Według statystyk, rośnie odsetek morderstw w rodzinie w ogólnej liczbie tego typu zbrodni. Tutaj mamy do czynienia z taką sytuacją. Doszło do niej pod Mediolanem we Włoszech. 17-latek z Padermo Dugnano zadzwonił na policję, by poinformować o tym, że pozbawił życia członków swojej rodziny. Choć pierwotnie to usprawiedliwiał, to fakty okazały się być inne, niekorzystne dla nastolatka

Tragedia we włoskiej rodzinie

Włochy kojarzą nam się z mafiami. Są one często rodzinne. Ich wartościami jest ochrona własnej rodziny. W tym wypadku nie mieliśmy do czynienia ani z mafią, ani ochroną rodziny. W miejscowości Paderno Dugnano pod Mediolanem doszło do rodzinnej tragedii. 17-letni chłopak miał zabić swoich rodziców, oraz 12-letniego brata. Jak do tego doszło?
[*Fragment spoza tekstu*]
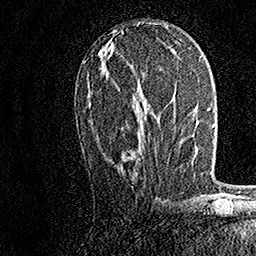
Breast MRI, one axial slice. Slice 75 of 158 in the series (ordered by position). Cropped to one breast. Dynamic contrast-enhanced series, time point 2 of 7 at this slice position (early post-contrast). 1.5 T. TE 3.5 ms, TR 7.2 ms. 1 mm slice thickness. 256 × 256 image matrix, field of view 165 × 165 mm. Female patient.
Structures marked on this image (semi-automatically segmented with operator editing):
- enhancing-tissue mask used for the functional tumour volume (all voxels passing the contrast-enhancement thresholds inside the analysis volume; usually the tumour): bounding box <89,102,142,151> (left, top, right, bottom; pixels)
Pokrętne tłumaczenia nastolatka

Jak informują włoscy policjanci, 17-latek po dokonanej zbrodni, zadzwonił na policję, by poinformować, że zabił własnego ojca, by ochronić pozostałych członków rodziny, matkę i brata. Jednak po dotarciu na miejsce funkcjonariuszy, okazało się, że prawda jest znacznie gorsza. Doszło do morderstwa ojca, matki oraz brata.

Feralne, ostatnie urodziny ojca młodocianego zbrodniarza?

Nastolatek dokonał tej brutalnej zbrodni przy użyciu noża kuchennego kilka godzin po wyprawianych, 51. urodzinach jego ojca. Nic wcześniej nie wskazywało na to, że taka tragedia może rozegrać się w tej niewielkiej miejscowości. Zarówno ojciec, który początkowo był oskarżany o złe traktowanie rodziny, jak i 17-latek uchodzili za spokojnych, a między tą dwójką nie dochodziło do konfliktów.

Trwa wyjaśnienia motywów zbrodni włoskiego nastolatka

Karabinierzy, jak i prokuratura bada teraz przyczyny tej zbrodni. Zabezpieczono narzędzie tego morderstwa, czyli nóż kuchenny, odnaleziony pod rodzinnym autem. Sąsiedzi i okoliczna społeczność nie mogą uwierzyć w to, jaka tragedia wydarzyła się w ich okolicy. Młodociany przestępca był uważany za spokojnego, osiągał sukcesy w szkole, oraz lokalnym sporcie. O tym, co się stanie z nieletnim teraz zdecyduje sąd.